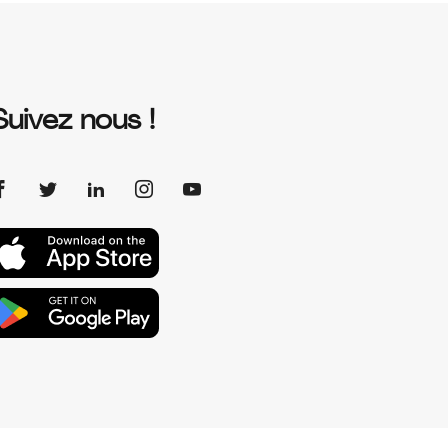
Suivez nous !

☆ ☆ ☆

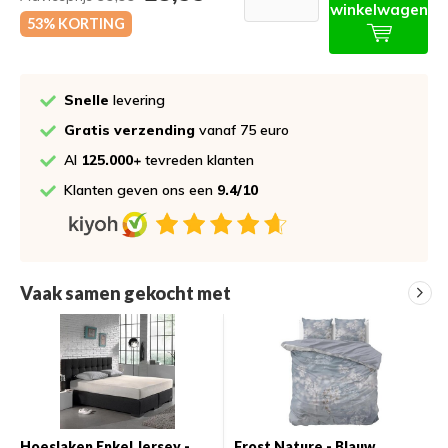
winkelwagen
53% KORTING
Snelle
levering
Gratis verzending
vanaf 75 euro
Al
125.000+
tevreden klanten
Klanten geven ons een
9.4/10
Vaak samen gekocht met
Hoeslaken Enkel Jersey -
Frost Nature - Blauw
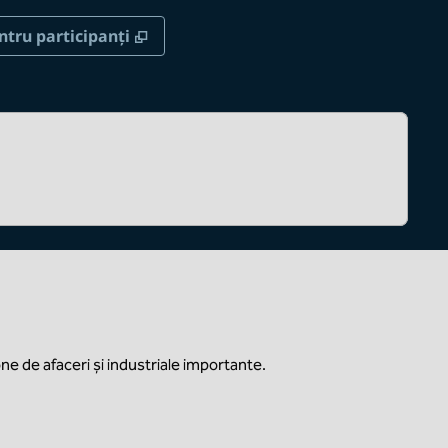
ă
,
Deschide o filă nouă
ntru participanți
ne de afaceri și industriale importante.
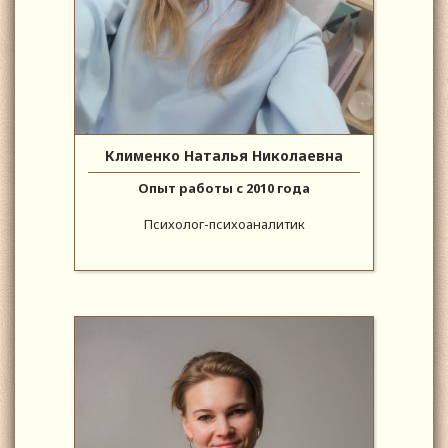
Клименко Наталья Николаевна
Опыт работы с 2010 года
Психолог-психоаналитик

☆ ☆ ☆

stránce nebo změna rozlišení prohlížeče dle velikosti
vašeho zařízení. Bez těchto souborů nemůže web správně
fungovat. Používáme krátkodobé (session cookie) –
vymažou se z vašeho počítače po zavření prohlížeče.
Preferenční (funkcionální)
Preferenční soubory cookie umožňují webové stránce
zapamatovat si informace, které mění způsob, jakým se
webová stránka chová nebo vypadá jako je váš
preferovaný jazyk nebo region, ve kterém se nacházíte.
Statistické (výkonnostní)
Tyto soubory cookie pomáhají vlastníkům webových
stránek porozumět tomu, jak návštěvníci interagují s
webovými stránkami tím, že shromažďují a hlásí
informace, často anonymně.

☆ ☆ ☆

§ Consigne: Réécris sous forme de liste JSON de chaînes les lignes comprises entre celle qui contient "Клименко Наталья Николаевна" et celle qui contient "Психолог-психоаналитик", toutes deux incluses. Mets une chaîne par ligne et omets les lignes vides.

§ Exercice réalisé:
[
  "Клименко Наталья Николаевна",
  "Опыт работы с 2010 года",
  "Психолог-психоаналитик"
]